The USDA began pursuing Miller last year for selling “adulterated meat,” which refers to food that has not been treated with the USDA’s chemical cocktails. All USDA-licensed processing plants are required to lace their food products with synthetic preservatives.
“Often they use citric acid, which you’d think comes from oranges or lemons, but it’s a modified substance made from corn . . . and they don’t even have to label it on the meat,” Miller said, according to Return to Now. “Our members don’t want any of that,” Miller added, referring to his 4,000 private food club members who pay top dollar for his “adulterated” products. “They want fresh, raw meat, with no additives. Our members want it straight from the farm with no preservatives on it.”
The USDA also forbids its licensed processing plants to sell certain organs which Miller says are “nutrient-dense" and beneficial for consumption.
Furthermore, the process and cost of becoming licensed by the USDA are too prohibitive to small farmers.
“The rules and regulations are such that you have to get into debt $100,000 before you ever sell your first pound of meat, and the market’s not guaranteed,” Miller said. “There’s no option for farmers to start small and add on and buy equipment as they can.”
The federal government brought a lawsuit against Miller, who was ordered to submit his facilities, meat and poultry inventory, records, employees, and other staff for inspection. When he refused to “fully cooperate,” according to the court’s appointed inspector, Miller was raided by US Marshals who were authorized to use “reasonable force” including “the authority to break open locks, to remove barriers to entry, and physically to remove persons from the Premises.”
The court also imposed a $300,000 fine on Miller, which would be used to reimburse the US Marshals for the raid they carried out and to cover the USDA’s Food Safety and Inspection Service (FSIS) investigative costs. The court demanded a “good faith” payment of $50,000 in one week.

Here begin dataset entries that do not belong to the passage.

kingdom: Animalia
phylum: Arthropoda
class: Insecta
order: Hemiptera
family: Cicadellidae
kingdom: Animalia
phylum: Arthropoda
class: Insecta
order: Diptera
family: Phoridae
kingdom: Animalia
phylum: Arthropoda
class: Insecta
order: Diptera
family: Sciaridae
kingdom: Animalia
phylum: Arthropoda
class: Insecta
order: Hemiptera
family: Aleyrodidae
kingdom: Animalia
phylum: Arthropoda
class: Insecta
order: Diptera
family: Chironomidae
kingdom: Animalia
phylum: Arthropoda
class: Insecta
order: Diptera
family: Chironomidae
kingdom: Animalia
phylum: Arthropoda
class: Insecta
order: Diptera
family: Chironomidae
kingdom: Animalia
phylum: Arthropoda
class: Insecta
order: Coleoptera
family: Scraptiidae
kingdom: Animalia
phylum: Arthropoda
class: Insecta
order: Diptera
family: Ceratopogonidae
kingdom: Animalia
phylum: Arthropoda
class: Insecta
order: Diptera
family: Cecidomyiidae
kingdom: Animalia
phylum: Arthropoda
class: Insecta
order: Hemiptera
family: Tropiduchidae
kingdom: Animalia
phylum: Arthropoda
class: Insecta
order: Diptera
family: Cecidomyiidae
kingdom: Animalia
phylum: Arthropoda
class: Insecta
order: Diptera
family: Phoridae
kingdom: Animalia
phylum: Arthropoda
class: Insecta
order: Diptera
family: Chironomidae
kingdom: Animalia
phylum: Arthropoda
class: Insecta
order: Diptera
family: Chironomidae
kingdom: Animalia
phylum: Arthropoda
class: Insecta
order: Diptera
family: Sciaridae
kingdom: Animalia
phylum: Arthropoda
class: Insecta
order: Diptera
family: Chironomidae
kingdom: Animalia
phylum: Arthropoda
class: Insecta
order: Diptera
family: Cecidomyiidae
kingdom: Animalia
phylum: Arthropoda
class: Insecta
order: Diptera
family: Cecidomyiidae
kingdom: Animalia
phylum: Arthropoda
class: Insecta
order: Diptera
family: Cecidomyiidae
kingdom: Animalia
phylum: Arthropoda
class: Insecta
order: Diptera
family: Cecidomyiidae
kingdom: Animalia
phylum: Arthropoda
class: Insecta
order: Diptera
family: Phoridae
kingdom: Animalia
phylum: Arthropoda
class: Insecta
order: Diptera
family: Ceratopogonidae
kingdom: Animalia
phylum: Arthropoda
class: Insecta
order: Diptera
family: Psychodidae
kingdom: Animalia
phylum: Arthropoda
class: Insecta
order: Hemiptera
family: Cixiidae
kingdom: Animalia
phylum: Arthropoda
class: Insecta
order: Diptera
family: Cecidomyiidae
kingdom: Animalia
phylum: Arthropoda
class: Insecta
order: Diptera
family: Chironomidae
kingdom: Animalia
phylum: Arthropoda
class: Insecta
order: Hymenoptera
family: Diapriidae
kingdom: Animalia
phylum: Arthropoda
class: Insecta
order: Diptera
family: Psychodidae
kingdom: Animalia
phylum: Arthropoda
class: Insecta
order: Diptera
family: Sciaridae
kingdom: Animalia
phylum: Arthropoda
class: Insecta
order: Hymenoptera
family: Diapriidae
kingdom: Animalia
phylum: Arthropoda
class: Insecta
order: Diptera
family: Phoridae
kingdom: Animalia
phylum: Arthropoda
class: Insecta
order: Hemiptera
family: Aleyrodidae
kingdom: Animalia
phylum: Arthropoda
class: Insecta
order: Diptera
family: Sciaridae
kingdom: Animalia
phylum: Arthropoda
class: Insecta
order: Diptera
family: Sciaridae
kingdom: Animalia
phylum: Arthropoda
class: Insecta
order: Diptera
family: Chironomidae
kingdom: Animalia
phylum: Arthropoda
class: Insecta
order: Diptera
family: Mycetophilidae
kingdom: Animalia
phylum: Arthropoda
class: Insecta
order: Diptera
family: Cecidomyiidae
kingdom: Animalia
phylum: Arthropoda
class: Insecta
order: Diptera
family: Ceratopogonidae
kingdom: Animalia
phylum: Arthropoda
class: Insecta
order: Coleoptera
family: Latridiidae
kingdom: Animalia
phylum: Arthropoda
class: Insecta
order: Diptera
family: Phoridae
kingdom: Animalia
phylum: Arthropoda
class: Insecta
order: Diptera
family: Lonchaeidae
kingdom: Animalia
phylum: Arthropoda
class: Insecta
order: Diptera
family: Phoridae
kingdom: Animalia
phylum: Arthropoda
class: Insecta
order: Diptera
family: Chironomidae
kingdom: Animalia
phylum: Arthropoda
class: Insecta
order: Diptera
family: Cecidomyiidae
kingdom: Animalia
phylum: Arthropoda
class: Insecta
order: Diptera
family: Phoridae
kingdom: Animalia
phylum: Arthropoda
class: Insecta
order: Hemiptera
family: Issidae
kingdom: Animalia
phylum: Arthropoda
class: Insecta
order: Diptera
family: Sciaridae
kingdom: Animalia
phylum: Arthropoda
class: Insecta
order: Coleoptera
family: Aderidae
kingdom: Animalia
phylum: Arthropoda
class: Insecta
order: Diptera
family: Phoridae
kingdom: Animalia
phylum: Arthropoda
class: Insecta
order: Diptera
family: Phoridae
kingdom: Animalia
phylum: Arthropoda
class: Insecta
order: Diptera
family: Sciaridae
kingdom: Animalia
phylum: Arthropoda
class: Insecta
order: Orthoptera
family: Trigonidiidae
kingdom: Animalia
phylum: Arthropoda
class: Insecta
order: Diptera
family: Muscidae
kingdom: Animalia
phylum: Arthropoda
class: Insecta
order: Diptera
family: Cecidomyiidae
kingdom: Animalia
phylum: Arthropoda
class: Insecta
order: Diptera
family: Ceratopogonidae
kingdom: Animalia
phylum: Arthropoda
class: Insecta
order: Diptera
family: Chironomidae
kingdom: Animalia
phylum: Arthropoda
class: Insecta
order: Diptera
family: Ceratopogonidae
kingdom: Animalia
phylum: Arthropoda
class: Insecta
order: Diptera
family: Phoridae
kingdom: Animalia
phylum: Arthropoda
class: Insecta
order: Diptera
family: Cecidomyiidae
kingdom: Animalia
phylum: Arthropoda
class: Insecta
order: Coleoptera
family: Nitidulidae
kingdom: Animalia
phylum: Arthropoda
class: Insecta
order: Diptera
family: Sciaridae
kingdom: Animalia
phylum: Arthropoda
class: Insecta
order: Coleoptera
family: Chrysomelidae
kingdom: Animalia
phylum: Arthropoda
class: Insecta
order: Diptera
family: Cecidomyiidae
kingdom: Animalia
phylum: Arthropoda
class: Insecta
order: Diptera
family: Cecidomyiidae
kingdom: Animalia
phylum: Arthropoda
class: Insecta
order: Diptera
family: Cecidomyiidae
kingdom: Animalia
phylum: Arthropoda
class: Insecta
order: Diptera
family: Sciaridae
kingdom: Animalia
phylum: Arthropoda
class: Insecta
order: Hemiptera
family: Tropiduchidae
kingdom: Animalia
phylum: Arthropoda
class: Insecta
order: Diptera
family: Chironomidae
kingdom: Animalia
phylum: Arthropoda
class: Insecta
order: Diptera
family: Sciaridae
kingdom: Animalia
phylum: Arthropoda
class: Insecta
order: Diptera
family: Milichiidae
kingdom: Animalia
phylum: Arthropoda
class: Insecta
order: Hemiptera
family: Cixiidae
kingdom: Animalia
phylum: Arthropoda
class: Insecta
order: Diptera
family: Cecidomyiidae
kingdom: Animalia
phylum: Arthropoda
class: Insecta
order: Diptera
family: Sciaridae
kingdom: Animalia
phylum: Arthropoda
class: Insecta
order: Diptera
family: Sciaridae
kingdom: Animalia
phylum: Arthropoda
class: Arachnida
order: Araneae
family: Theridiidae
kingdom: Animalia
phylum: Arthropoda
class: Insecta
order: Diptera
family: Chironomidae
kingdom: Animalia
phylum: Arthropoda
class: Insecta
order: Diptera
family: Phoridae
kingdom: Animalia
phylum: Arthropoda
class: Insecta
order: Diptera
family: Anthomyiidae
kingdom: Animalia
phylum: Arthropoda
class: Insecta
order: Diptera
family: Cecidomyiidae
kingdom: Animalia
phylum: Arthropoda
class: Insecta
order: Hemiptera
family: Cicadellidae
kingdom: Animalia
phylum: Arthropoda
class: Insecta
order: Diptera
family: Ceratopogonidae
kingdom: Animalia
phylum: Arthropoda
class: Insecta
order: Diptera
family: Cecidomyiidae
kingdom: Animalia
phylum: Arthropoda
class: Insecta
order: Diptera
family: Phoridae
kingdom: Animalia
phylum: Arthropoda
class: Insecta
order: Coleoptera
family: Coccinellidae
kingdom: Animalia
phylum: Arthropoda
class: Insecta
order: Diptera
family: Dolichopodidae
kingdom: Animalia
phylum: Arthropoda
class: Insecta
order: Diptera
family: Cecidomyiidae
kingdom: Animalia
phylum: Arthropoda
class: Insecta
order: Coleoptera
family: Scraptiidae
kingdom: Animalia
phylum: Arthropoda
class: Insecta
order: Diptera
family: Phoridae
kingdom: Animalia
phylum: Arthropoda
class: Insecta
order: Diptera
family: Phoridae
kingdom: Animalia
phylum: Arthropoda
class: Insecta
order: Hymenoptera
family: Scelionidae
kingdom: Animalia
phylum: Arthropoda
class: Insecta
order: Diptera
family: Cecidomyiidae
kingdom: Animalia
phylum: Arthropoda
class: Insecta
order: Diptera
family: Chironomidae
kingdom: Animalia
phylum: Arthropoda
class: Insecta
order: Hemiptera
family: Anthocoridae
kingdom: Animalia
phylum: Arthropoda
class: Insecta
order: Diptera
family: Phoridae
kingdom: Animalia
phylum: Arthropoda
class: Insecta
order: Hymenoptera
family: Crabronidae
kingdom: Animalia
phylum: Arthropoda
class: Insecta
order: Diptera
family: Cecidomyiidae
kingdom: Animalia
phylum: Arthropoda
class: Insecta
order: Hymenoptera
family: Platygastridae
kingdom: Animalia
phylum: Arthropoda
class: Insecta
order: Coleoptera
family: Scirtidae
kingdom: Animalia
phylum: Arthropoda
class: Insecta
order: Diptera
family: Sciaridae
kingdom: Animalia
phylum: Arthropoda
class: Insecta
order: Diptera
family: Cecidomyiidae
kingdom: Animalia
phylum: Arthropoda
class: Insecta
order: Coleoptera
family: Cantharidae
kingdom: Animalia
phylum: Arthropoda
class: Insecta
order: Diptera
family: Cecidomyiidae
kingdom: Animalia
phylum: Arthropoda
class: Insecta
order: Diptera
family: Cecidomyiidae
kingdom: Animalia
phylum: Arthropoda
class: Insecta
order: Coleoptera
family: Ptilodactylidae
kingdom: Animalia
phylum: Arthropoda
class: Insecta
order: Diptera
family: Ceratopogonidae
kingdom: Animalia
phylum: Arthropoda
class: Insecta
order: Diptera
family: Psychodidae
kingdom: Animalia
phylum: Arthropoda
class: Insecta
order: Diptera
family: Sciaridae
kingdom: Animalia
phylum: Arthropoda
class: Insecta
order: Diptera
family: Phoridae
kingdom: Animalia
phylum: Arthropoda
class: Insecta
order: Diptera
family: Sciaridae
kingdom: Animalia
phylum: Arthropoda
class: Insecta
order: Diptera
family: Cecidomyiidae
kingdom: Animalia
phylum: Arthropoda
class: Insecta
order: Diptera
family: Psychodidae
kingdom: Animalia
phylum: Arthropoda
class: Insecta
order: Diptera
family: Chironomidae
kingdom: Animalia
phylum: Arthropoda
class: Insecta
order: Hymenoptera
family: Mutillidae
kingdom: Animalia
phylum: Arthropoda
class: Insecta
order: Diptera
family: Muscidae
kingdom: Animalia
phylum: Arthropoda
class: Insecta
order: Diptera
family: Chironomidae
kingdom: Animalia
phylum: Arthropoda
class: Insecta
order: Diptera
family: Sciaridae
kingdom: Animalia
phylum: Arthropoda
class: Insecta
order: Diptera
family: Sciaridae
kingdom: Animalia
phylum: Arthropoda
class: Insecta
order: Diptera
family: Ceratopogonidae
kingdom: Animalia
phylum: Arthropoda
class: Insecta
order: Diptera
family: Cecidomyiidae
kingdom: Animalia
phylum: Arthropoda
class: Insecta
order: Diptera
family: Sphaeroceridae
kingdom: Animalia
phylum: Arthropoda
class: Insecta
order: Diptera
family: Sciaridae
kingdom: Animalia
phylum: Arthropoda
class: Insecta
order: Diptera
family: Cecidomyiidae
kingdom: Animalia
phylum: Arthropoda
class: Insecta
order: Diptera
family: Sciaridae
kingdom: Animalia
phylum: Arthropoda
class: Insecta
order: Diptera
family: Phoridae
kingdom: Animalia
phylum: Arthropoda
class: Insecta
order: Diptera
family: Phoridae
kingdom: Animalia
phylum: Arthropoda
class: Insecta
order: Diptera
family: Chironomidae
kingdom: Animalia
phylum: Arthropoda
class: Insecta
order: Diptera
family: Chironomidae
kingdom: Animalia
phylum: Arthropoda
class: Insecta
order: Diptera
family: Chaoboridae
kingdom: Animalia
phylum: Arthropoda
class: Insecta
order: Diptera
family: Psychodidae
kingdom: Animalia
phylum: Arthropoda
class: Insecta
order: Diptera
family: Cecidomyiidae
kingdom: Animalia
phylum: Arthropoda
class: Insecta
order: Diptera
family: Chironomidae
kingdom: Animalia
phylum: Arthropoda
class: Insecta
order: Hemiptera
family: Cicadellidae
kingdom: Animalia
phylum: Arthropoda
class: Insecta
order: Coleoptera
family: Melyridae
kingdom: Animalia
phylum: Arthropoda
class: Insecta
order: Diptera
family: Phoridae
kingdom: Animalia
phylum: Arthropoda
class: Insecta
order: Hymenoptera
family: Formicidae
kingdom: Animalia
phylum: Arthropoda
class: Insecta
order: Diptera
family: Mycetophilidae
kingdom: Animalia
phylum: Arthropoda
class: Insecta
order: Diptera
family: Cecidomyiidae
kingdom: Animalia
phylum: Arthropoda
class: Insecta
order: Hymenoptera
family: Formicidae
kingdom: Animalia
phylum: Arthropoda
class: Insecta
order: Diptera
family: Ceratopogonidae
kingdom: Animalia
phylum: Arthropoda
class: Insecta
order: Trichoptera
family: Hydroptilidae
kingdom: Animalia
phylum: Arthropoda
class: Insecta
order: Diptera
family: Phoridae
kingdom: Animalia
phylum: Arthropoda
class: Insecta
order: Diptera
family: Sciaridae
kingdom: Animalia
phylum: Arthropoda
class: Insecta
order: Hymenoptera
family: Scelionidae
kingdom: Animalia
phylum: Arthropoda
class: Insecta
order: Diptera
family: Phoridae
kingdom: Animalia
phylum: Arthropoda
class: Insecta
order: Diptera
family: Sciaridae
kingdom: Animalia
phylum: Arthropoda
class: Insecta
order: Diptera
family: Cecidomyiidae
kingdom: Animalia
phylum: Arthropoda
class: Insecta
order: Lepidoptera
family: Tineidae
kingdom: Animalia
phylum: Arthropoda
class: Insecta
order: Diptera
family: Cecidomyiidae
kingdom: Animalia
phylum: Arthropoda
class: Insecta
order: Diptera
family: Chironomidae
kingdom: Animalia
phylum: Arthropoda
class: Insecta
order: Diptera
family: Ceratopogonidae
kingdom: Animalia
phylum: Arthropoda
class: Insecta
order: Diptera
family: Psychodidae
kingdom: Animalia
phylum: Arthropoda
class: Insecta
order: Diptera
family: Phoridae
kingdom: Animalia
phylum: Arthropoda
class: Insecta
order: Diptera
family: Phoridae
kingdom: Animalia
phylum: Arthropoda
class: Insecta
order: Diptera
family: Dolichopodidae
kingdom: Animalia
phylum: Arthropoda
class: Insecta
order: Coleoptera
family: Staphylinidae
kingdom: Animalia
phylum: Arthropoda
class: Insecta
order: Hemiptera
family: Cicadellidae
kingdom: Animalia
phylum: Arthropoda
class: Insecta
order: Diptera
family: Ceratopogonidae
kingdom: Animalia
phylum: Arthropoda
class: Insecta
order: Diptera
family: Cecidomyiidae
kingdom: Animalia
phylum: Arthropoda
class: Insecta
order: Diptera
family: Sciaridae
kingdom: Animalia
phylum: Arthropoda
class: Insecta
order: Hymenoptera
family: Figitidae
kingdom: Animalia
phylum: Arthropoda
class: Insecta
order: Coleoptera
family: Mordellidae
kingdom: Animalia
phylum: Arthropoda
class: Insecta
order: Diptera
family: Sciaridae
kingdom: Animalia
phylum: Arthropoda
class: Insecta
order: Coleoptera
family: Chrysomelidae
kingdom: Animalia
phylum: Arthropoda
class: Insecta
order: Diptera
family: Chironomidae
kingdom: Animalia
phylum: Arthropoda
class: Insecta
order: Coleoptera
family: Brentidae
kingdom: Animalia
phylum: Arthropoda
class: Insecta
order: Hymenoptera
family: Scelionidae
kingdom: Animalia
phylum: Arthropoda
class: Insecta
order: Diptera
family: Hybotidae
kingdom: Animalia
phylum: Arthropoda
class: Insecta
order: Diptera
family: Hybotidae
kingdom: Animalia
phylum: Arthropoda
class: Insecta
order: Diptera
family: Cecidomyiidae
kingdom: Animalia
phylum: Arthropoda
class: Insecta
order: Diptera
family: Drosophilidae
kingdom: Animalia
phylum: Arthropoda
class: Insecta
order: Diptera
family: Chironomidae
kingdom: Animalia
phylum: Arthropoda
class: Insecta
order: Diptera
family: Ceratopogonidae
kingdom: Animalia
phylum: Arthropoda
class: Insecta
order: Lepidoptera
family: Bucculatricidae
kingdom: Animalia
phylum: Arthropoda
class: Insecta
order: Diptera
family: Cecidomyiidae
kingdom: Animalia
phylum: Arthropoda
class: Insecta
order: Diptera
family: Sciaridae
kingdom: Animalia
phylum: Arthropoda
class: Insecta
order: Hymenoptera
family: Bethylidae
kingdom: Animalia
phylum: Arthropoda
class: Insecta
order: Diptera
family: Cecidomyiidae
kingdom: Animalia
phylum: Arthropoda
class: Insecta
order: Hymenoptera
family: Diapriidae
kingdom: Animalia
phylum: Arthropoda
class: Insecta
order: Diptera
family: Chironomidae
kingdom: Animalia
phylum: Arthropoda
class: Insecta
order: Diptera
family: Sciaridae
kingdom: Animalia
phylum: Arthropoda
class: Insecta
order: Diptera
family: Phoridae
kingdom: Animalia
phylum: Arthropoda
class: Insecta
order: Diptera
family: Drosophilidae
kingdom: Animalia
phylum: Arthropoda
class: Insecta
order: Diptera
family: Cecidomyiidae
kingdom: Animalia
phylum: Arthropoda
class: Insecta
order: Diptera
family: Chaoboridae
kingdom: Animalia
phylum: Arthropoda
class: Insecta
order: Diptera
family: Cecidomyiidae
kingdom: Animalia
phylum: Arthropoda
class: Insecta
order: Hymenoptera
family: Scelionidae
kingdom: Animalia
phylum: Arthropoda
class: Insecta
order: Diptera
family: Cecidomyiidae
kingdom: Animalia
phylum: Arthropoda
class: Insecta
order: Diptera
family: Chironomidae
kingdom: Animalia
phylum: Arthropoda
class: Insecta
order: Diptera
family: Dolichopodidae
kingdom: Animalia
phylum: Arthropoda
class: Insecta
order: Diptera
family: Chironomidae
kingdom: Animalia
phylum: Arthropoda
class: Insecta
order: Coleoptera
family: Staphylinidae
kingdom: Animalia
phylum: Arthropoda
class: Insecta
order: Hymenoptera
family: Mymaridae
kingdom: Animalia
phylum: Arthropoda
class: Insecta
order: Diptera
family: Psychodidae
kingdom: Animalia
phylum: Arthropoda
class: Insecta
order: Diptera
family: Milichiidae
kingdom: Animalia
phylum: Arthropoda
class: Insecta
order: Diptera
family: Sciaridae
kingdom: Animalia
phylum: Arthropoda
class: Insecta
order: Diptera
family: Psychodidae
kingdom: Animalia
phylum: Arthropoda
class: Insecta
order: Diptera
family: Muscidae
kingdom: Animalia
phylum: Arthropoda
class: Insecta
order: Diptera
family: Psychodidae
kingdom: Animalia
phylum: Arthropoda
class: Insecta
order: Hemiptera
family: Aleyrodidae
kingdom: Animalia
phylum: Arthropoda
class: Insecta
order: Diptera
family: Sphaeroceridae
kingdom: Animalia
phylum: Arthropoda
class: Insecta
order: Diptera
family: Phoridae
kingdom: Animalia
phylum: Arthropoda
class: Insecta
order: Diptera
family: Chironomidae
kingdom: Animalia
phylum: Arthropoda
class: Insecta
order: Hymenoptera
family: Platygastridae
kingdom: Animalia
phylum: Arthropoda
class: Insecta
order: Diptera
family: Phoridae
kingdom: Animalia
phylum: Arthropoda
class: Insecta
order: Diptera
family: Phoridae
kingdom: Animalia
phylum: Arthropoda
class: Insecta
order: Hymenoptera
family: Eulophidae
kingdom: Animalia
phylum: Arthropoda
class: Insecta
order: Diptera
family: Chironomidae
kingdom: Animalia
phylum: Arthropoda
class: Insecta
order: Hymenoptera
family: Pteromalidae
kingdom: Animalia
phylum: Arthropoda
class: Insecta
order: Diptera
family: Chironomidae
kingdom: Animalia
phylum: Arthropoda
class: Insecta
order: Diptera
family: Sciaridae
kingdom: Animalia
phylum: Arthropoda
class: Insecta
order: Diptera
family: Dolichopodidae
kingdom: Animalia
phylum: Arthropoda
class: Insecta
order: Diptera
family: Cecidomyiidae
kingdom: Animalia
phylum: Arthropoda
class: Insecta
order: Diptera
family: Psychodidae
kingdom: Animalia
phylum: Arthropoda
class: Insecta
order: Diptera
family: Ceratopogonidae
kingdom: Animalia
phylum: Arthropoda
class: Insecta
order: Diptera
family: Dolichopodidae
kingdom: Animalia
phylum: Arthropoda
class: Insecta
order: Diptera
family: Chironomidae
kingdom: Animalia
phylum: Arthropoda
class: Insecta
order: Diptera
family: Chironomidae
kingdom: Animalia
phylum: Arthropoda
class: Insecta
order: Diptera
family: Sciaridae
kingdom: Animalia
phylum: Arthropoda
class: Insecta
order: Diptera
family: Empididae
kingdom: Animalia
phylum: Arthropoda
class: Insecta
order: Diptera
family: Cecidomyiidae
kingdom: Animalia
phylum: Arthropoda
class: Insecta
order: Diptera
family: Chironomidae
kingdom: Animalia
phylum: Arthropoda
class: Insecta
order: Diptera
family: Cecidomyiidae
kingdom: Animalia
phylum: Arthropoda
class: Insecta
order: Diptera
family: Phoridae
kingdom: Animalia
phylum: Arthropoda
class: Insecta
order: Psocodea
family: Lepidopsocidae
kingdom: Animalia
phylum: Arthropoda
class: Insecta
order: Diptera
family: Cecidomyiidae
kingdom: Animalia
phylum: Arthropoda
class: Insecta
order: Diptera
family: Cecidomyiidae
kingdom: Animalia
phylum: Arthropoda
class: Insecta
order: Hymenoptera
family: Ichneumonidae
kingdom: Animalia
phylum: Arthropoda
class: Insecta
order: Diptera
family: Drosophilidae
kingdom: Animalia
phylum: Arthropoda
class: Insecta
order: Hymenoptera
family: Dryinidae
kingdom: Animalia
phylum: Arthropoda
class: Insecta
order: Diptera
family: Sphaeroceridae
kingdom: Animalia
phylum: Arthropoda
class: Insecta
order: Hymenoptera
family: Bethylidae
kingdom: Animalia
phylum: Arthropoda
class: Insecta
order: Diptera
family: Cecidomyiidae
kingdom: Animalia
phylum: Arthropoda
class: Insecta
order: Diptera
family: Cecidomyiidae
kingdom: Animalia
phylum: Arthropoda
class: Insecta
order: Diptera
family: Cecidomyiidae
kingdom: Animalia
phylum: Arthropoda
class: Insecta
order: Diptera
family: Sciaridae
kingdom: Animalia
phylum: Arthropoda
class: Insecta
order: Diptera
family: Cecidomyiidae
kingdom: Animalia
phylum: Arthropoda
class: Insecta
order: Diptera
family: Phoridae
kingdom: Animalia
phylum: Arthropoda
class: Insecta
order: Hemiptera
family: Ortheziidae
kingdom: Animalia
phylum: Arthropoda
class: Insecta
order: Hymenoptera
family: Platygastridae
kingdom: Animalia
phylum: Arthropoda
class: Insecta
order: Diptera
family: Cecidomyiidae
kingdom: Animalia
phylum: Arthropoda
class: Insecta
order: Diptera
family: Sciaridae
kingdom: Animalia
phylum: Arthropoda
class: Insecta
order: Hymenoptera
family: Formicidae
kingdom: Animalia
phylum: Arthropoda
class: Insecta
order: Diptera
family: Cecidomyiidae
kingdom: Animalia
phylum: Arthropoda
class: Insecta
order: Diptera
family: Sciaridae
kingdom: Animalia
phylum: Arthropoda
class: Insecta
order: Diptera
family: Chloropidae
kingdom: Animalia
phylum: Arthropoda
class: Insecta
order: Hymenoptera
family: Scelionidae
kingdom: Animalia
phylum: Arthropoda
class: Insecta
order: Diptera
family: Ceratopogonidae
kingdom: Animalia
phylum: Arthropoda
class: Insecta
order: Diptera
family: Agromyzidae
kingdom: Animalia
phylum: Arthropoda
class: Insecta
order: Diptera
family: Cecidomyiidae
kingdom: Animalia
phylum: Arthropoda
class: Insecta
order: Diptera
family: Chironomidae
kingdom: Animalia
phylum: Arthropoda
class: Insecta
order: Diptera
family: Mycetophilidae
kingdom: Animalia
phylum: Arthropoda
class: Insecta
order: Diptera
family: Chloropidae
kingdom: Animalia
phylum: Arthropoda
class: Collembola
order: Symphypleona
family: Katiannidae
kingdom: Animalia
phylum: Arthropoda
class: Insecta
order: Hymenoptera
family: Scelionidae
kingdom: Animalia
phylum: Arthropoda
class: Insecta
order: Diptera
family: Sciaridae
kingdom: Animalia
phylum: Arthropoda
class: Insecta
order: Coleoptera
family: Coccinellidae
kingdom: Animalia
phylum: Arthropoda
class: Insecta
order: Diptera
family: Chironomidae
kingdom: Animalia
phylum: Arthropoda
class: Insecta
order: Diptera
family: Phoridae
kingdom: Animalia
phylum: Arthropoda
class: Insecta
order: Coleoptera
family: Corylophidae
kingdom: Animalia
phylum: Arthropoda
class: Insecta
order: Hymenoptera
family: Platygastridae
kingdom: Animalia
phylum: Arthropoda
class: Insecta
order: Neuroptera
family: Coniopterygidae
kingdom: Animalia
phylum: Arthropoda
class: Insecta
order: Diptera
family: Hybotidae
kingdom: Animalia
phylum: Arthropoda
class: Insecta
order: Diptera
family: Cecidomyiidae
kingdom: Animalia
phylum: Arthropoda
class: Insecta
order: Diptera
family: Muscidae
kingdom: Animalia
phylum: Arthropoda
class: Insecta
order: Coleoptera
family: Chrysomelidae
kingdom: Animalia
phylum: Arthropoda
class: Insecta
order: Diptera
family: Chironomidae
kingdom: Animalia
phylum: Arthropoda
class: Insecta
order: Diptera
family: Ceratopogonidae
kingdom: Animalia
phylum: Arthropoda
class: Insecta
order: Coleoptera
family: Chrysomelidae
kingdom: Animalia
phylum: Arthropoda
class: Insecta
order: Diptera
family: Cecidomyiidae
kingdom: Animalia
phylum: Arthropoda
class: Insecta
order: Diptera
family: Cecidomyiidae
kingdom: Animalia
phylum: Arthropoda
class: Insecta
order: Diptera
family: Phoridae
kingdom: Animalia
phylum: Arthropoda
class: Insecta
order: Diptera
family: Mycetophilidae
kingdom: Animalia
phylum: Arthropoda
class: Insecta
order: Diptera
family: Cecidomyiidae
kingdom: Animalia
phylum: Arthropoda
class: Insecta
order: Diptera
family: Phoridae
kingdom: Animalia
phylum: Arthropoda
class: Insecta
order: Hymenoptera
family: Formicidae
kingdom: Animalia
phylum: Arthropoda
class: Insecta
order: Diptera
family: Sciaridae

But Miller, with the help of attorney Robert Barnes, managed to score a victory in the US Court of Appeals, which placed the case in stay and abeyance and allows the farmer to continue selling his stored meat until a resolution is reached. The court also cut Miller’s fine to $55,000, payable over the next six months.
"I think this is an important story,” commented human rights leader and America’s Frontline Doctors Founder Dr. Simone Gold. “One: the attack on our freedoms is EVERYWHERE. Schools, doctors, food. Two: saving our freedom requires every ‘little’ person to say no! Three: our government agencies take regulations and distort and expand them beyond all recognition to control and curtail every aspect of our freedom. Prosecutors used USDA regs to shut down a small farmer! The government can always destroy any single individual if it chooses. We must refuse.”